(Collection entries)
▼▼▼
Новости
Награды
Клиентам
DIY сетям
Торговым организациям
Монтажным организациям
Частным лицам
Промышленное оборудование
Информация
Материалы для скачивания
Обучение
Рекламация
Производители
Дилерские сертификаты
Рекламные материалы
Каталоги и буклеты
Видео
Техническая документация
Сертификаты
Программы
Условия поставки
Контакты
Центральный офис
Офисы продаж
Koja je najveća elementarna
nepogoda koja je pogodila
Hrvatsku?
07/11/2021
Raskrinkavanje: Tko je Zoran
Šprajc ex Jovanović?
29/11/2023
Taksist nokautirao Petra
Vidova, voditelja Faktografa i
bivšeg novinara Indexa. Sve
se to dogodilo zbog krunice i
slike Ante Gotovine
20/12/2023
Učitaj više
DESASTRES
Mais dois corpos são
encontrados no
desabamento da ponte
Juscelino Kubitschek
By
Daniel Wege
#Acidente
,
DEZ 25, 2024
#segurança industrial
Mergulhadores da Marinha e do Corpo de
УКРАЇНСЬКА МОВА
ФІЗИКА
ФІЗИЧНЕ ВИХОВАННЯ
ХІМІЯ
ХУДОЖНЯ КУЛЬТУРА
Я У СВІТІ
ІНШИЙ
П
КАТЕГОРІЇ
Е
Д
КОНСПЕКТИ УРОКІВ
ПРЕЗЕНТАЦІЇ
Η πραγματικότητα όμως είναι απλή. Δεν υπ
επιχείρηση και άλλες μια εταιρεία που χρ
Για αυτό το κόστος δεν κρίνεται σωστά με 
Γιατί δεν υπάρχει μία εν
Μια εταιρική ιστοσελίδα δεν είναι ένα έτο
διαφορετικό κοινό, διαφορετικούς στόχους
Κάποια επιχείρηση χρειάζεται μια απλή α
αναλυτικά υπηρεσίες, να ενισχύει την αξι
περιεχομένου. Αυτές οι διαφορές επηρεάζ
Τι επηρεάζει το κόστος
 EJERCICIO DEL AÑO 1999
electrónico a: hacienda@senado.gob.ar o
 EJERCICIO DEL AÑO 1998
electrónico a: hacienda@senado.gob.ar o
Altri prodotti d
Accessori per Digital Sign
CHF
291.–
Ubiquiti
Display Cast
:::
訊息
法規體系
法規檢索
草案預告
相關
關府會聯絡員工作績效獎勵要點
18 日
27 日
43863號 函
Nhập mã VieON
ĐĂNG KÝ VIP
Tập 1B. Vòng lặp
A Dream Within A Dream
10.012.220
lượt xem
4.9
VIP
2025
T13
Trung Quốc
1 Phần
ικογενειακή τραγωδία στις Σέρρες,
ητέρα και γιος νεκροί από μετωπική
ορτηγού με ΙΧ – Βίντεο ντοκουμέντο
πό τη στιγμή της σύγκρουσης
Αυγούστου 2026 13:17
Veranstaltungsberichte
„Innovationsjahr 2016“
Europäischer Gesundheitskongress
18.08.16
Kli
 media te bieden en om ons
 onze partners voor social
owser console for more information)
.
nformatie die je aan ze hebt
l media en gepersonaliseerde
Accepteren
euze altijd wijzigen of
▲▲▲
*Exercise*:
Output the items verbatim, from their first line through the line that contains "διαφορετικό κοινό, διαφορετικούς στόχους", with both of those lines included.

*Exercise solution*:
Новости
Награды
Клиентам
DIY сетям
Торговым организациям
Монтажным организациям
Частным лицам
Промышленное оборудование
Информация
Материалы для скачивания
Обучение
Рекламация
Производители
Дилерские сертификаты
Рекламные материалы
Каталоги и буклеты
Видео
Техническая документация
Сертификаты
Программы
Условия поставки
Контакты
Центральный офис
Офисы продаж
Koja je najveća elementarna
nepogoda koja je pogodila
Hrvatsku?
07/11/2021
Raskrinkavanje: Tko je Zoran
Šprajc ex Jovanović?
29/11/2023
Taksist nokautirao Petra
Vidova, voditelja Faktografa i
bivšeg novinara Indexa. Sve
se to dogodilo zbog krunice i
slike Ante Gotovine
20/12/2023
Učitaj više
DESASTRES
Mais dois corpos são
encontrados no
desabamento da ponte
Juscelino Kubitschek
By
Daniel Wege
#Acidente
,
DEZ 25, 2024
#segurança industrial
Mergulhadores da Marinha e do Corpo de
УКРАЇНСЬКА МОВА
ФІЗИКА
ФІЗИЧНЕ ВИХОВАННЯ
ХІМІЯ
ХУДОЖНЯ КУЛЬТУРА
Я У СВІТІ
ІНШИЙ
П
КАТЕГОРІЇ
Е
Д
КОНСПЕКТИ УРОКІВ
ПРЕЗЕНТАЦІЇ
Η πραγματικότητα όμως είναι απλή. Δεν υπ
επιχείρηση και άλλες μια εταιρεία που χρ
Για αυτό το κόστος δεν κρίνεται σωστά με 
Γιατί δεν υπάρχει μία εν
Μια εταιρική ιστοσελίδα δεν είναι ένα έτο
διαφορετικό κοινό, διαφορετικούς στόχους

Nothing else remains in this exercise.